Implementation outcomes are related to “how much and how well people do the thing.” What percentage of our faculty are consistently implementing problem-based learning with fidelity? Or, similarly, do you have evidence of problem-based learning being implemented across your curriculum—and, if so, to what degree? Are certain courses or instructors more amenable to using problem-based learning? Why or why not?

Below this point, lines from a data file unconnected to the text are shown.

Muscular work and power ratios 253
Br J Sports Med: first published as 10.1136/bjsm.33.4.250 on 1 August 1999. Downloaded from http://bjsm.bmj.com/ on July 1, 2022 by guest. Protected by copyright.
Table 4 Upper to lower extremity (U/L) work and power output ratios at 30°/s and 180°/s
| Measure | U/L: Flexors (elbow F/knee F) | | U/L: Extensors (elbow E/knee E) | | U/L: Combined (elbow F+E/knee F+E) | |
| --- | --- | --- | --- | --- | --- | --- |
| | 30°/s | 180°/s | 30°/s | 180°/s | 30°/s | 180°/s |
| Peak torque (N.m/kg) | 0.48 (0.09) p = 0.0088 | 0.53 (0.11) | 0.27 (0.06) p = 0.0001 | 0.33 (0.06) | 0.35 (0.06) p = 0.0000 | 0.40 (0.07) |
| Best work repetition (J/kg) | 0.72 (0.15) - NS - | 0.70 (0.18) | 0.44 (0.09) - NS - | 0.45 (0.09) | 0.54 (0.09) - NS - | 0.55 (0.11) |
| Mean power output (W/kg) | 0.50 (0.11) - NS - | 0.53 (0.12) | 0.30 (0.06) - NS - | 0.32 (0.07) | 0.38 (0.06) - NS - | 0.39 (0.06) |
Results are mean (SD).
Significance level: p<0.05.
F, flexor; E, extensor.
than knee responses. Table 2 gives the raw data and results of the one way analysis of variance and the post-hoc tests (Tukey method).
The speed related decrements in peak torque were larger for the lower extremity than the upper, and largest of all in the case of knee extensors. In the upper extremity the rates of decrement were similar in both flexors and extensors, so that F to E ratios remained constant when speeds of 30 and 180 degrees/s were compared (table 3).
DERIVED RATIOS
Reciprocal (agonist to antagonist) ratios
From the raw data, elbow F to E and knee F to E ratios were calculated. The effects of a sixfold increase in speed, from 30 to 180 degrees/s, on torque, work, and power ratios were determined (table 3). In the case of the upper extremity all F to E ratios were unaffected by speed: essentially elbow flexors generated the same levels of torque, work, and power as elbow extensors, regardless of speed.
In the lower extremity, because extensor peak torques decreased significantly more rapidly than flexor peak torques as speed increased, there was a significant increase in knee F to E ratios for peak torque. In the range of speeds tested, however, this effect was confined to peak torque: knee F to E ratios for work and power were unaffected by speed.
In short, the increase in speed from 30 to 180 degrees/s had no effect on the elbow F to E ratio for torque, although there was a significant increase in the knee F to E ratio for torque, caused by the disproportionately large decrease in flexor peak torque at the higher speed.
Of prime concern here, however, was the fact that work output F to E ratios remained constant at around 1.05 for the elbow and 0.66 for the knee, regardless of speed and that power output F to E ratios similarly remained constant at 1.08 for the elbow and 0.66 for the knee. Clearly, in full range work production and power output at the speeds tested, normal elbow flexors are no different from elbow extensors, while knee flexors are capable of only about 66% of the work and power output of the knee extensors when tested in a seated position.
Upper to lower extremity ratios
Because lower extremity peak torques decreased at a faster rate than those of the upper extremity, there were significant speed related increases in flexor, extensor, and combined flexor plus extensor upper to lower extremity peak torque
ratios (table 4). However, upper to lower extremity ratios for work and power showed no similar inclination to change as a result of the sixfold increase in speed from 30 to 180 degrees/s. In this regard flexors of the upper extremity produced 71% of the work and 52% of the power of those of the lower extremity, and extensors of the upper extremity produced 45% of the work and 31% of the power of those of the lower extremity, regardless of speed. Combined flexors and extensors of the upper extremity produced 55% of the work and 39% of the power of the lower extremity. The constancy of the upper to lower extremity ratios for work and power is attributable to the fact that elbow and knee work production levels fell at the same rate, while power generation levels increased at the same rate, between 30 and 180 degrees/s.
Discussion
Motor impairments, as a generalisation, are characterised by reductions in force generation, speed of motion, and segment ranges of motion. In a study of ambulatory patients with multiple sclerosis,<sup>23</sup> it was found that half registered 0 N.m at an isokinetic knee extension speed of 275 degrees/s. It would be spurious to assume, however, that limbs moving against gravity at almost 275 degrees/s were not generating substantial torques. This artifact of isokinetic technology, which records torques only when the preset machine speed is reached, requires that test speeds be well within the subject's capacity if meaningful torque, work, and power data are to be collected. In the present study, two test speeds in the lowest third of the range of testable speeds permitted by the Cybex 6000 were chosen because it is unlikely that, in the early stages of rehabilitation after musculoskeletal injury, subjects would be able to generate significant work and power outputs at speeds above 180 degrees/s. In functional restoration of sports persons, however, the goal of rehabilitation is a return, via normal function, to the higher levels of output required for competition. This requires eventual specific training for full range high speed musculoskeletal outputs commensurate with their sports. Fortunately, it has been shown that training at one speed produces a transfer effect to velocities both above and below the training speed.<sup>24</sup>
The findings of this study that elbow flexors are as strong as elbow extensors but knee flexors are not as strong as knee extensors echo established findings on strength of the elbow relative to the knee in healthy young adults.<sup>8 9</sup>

Key Implementation Outcomes
A particular focus on implementation outcomes such as fidelity, feasibility, and sustainability can help us bridge the research-to-practice gap in SoTL. Applying this to our example (i.e., the implementation of problem-based learning), we would need to think about whether problem-based learning can be faithfully and consistently implemented. If so, then, how easy or difficult is it to incorporate problem-based learning into the teaching environment? Is this something that is doable for a typical faculty member, program, and/or institution? If it is doable, then, can it be maintained or continued over time? What resources or supports would need to be in place in order to maintain the use of problem-based learning? These questions get at the variables of fidelity, feasibility, and sustainability—and providing attention to these implementation outcomes at the beginning of, or even before, the implementation of a practice like problem-based learning can be of great value.
A Call to Action
Implementation science is already spreading within the clinical fields that fall under the CSD discipline. It is now time to adapt implementation science research and to systematically examine implementing SoTL into our college classrooms. This is a call to use what SoTL research tells us about effective approaches to improving student learning outcomes—and to examine what it takes to “do the thing” and then implement these evidence-based pedagogical approaches across faculty members, courses, programs, and institutions. We need to determine what resources are necessary by examining the appropriateness, cost, feasibility, fidelity, and sustainability of implementing evidence-based pedagogical approaches more broadly. However, it takes all of us— the SoTL researchers and the higher education faculty, programs, and institutions—to “do the thing.” We have the opportunity to examine the “stuff we do” and “how much and how well people do the thing.” And, most important, we need to share and disseminate our results with each other to improve teaching and learning outcomes as we train the next generation of clinicians within our discipline.